Wednesday, January 15, 2014

A New Year...Fabulous and 40

I never journal my life experiences until later,When I am thinking of how far I have come or when I am feeling weepy. I believe this is the LORD's way of telling me that I need to journal my life for my own sake and my children's. I use to think that I would never have anything to share in a journal because all my life stories were boring or just to complicated. I did not want anyone to the know the real ME. That would show all my weaknesses and have always been determined never to be weak. This where I have to learn HUMILITY.

But then I realized that I was depriving those around me of my life. Who I am to judge my personal experiences. Why should I hide from my life..JOYS or SORROWS. I have been so blessed to be here at this time and place. I been given many gifts and talents. We have been taught to share with others to help those around us become closer to the Kingdom of God. I hope that my small snippets of my life build you up and bring comfort when you feel all is lost. I hope that you may grow from my experiences and feel the love that I have felt from my Heavenly Father.

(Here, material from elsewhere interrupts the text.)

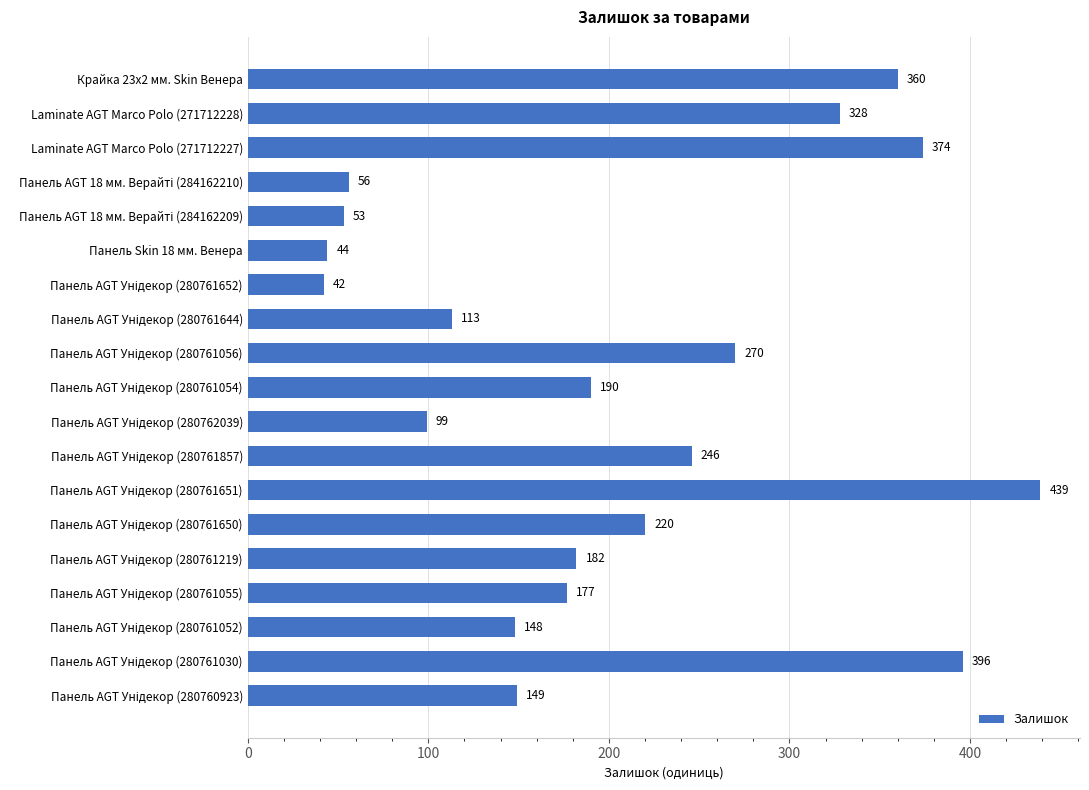

True or false: the data shows 181 at Laminate AGT Marco Polo (271712227).

False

Today marks the beginning of 2014. It begins with me coming to the understanding that I did just turn 40!! I really need to focus on what I bring to my FAMILY. Who I am as their MOTHER. How am I helping them to GROW, LEARN, ACHIEVE, and GAIN SELF WORTH. I struggle with those 4 major factors in myself. To better help me be a better MOTHER, WIFE, FRIEND, because I am not getting younger as you can see I am 40, I needed to really focus on journaling my LIFE STORY. I really needed to reflect on my GOALS, DREAMS and IDEALS that I want our FAMILY to have. I want to look back at 2014 and see where I have come and how hard I have worked. I believe by writing down what is happening that I can see the mountains that I have climbed. Whether they were GOOD or BAD. This is a FABULOUS YEAR!! I am 40! I am a MOTHER of 5! I am a WIFE to s SUPER HERO! I am ME! I hope this experience will help me with my insecurities and help me really see what my FATHER IN HEAVEN sees. This is my desire.